TRABAJO POR HACER:
(1) Resume en dos oraciones el fragmento sobre los desastres en Cuba.
(2) Cambia "ancianas" por "mujeres" en el fragmento sobre los desastres en Cuba y reprodúcelo comenzando en "Basta con andar" y continuando hasta "de un gobierno?".
(3) Escribe la continuación del fragmento sobre los desastres en Cuba a partir de su última oración.

FRAGMENTO FUENTE:
────
Los cubanos sabemos mucho de desastres; algunos de los nuestros son naturales, pero la mayoría salen de las imposiciones. Los huracanes están en el segundo lugar de nuestras desgracias; el primero lo ocupa el gobierno comunista, el cual la mayoría de las veces es también el culpable de los daños que provocan tales eventos naturales. Y es que acá un vientecillo puede provocar una catástrofe, y ahí la culpa también es del gobierno que no ha cuidado del fondo habitacional, y muchos viven todavía en estructuras levantadas en el siglo XVIII.
Basta con andar la ciudad para descubrir el daño. Basta con ver el edificio que, a punto de caer, permanece habitado. Será suficiente desandar la ciudad y detenerse en sus parques para descubrir a un “pordiosero” acostado en un banco o a unas ancianas tendidas en la acera que rodea al Parque de la Fraternidad. ¿Y qué pasará en los otros? ¿Qué pasa cuando usted duerme y no atraviesa ningún parque? ¿Cuántos desamparados a la intemperie y sobre un banco harían pensar en un desastre enorme? ¿En los desastres de un gobierno?
────
LOS DATOS:
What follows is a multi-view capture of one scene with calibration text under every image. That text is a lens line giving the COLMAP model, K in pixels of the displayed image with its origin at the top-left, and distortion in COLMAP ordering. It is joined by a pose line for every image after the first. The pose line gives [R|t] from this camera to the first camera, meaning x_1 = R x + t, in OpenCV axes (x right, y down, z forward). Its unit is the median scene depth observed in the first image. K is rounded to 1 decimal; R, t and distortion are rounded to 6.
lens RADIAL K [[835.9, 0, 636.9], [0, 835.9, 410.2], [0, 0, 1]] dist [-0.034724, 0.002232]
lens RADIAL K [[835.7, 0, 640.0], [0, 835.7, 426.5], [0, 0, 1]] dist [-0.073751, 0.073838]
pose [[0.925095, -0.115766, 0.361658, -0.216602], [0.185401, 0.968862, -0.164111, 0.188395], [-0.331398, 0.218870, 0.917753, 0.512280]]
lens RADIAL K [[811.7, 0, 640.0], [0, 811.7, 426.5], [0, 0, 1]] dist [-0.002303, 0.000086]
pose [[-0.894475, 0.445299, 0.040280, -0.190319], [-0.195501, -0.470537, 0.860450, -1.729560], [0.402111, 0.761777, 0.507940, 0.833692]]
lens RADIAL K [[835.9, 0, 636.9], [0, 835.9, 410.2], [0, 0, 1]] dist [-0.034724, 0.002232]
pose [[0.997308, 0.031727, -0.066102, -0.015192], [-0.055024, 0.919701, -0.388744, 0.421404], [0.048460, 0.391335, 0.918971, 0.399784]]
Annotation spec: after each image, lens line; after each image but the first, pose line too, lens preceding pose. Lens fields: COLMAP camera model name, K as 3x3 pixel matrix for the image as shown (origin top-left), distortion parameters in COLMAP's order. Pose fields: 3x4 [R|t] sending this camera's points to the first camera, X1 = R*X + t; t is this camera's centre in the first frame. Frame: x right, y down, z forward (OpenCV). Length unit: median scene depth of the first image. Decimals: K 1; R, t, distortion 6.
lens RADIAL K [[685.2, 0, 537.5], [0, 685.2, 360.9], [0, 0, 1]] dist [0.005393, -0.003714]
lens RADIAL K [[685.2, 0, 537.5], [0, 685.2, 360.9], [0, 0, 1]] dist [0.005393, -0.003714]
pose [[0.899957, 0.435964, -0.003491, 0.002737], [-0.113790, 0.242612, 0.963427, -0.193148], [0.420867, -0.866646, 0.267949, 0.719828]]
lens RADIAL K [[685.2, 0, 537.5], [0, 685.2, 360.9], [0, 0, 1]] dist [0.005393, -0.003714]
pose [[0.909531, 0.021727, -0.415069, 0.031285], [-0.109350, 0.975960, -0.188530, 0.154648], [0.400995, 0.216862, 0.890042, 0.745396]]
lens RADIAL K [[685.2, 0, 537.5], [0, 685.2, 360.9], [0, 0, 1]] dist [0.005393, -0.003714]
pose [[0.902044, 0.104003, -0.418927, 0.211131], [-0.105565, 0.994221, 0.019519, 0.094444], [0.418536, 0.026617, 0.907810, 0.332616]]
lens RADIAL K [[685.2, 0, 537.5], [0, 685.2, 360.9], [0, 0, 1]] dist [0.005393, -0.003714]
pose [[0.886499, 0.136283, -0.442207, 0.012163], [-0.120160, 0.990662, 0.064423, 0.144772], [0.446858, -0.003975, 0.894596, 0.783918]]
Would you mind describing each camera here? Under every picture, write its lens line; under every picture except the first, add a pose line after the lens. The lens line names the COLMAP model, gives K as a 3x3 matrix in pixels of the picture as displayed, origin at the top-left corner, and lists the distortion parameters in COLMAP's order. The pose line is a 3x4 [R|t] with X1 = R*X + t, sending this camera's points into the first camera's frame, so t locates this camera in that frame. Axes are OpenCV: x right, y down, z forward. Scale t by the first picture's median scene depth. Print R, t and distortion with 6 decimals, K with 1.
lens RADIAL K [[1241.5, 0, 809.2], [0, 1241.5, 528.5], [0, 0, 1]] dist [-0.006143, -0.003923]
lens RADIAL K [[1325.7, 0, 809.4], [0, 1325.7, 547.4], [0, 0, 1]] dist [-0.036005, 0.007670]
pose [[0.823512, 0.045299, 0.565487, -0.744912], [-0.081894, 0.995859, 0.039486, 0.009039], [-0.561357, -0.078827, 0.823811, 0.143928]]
────
RESPUESTAS:
(1) Los cubanos conocen bien los desastres, que en su mayoría provienen de las imposiciones, y el gobierno comunista ocupa el primer lugar entre sus desgracias, por delante de los huracanes, además de ser culpable de los daños por no haber cuidado el fondo habitacional. El daño se descubre al recorrer la ciudad, donde hay edificios a punto de caer que siguen habitados y personas tendidas en bancos y aceras, como alrededor del Parque de la Fraternidad.

(2)
Basta con andar la ciudad para descubrir el daño. Basta con ver el edificio que, a punto de caer, permanece habitado. Será suficiente desandar la ciudad y detenerse en sus parques para descubrir a un “pordiosero” acostado en un banco o a unas mujeres tendidas en la acera que rodea al Parque de la Fraternidad. ¿Y qué pasará en los otros? ¿Qué pasa cuando usted duerme y no atraviesa ningún parque? ¿Cuántos desamparados a la intemperie y sobre un banco harían pensar en un desastre enorme? ¿En los desastres de un gobierno?

(3)
Para muchos, las mayores desemejanzas entre los hombres podrían estar en una enfermedad mortal o en el dinero que se lleva en el bolsillo, pero vivir en las calles y sufrir la desolación, la desesperación de vivir en las calles, debe ser lo más parecido a una enfermedad mortal, a un “paisaje después de la batalla”. Y peor resultará si desde esa “cama” descubre cómo se levantan tantísimos hoteles desde los que alguien podría lanzar dinero para ver cómo nos desguazamos los unos a los otros pretendiendo alcanzar un billetico.
Una cola en Cuba tiene similitudes con las salidas despavoridas de un edificio al que devoran las llamas. Una escapada desde Cuba es muy parecida al tropelaje que se produce tras la imprevista quebradura de una pared o después de una simple arenilla que cayó del techo. Los cubanos sufrimos espantosos eventos meteorológicos que resultan devastadores la mayoría de las veces, sobre todo por el desgaste de parte de ese fondo habitacional que podría venirse abajo con el acoso del más discreto vientecillo, pero sobre todo por la desidia de un gobierno que privilegia la construcción de hoteles costosísimos mientras nos descuida.
En Cuba se hace noticia que el gobierno restaure la casa de un damnificado, sin que se hagan notar las inmundicias que acompañan a la vida cubana; las ratas que abundan en cualquier entorno, las cucarachas. Las desigualdades que pululan en nuestras ciudades no han conseguido hasta hoy a un flautista de Hamelín. Turquía sufrió un terremoto pero Cuba padece una enfermedad mortal que no es otra que la incapacidad de realización de los cubanos y la desesperación que provoca intuir la muerte, vivir la muerte, incluso la muerte en vida.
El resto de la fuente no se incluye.